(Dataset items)
┌──
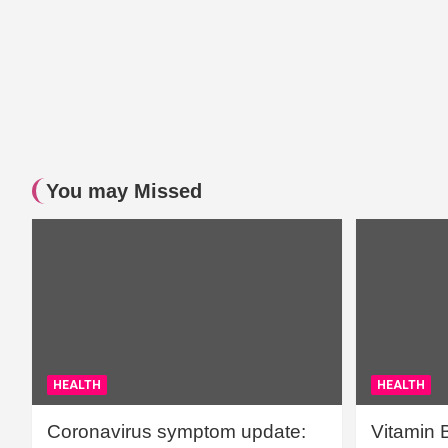
You may Missed
HEALTH
HEALTH
Coronavirus symptom update:
Vitamin 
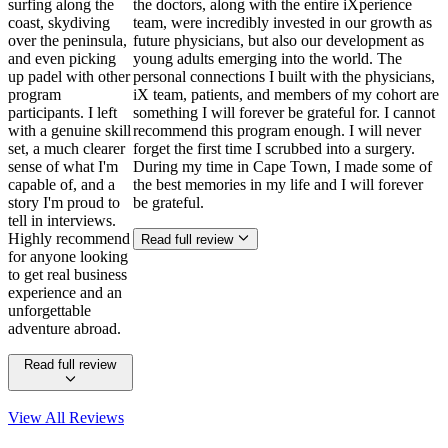
surfing along the
the doctors, along with the entire iXperience
coast, skydiving
team, were incredibly invested in our growth as
over the peninsula,
future physicians, but also our development as
and even picking
young adults emerging into the world. The
up padel with other
personal connections I built with the physicians,
program
iX team, patients, and members of my cohort are
participants. I left
something I will forever be grateful for. I cannot
with a genuine skill
recommend this program enough. I will never
set, a much clearer
forget the first time I scrubbed into a surgery.
sense of what I'm
During my time in Cape Town, I made some of
capable of, and a
the best memories in my life and I will forever
story I'm proud to
be grateful.
tell in interviews.
Highly recommend
Read full review
for anyone looking
to get real business
experience and an
unforgettable
adventure abroad.
Read full review
View All
Reviews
└──
* _What you will do_
Filter the entries above and keep only the lines with the word "program".

* _Written reply_
program
recommend this program enough. I will never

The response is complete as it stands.